Once Jameson and I work things out and talk through all this, I hope that will help you both.

” Although her words were meant to be kind, they were laced with condescension.

I was playing checkers and she was playing chess, a hundred moves ahead and in a position to take my king before I even realized the game we were playing.

It wasn’t a fair fight. She’d come with weapons and armor and ambushed me. I stood and started to back away toward the door. I needed to call Jameson, to check on Franny. I needed to pull apart the truth from the lies, separate my emotions from the reality of the situation.

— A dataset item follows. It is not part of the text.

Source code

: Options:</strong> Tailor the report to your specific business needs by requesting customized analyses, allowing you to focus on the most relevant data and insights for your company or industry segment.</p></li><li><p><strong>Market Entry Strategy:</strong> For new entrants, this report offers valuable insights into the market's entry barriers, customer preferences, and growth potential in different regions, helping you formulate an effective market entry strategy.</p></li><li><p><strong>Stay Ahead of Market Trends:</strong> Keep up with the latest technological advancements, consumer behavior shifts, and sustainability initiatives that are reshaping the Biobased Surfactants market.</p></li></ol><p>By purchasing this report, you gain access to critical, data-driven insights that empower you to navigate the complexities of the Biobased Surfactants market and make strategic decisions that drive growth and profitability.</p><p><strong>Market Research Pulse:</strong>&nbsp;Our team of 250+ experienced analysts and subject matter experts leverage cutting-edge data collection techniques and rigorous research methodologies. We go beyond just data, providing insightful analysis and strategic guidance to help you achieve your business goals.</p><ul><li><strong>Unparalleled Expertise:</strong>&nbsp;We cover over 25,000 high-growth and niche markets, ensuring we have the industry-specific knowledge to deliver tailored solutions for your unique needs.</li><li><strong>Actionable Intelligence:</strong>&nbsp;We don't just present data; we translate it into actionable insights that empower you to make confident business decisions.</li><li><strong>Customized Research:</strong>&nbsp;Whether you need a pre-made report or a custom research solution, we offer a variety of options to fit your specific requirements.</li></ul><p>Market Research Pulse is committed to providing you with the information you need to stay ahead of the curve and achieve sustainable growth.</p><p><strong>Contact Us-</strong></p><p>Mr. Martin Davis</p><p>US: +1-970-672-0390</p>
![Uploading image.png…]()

I needed out of Paradise Grove.

Even as I backed away, she kept on. “Mia, marriages have ups and downs, right?” She sounded almost dejected now, and her lip poked out.

“Well, of course, but—”

“Did he tell you about me when you first moved in here?” Her eyes were laser sharp, focused on me now, searching for answers.

“I think it’s best that you and Jameson discuss that.

” I tried to make sure my voice didn’t shake as I walked toward the door.

I was getting the hell away from her and from him.

Away from this place where I’d been deceived and made to believe I was given a whole truth when I only got half of one.

“I don’t think I’ll be here much longer. ”

And that’s when I heard the low voice of the man I loved, but it was filled with an anger I didn’t recognize. “Why the fuck are you in here?”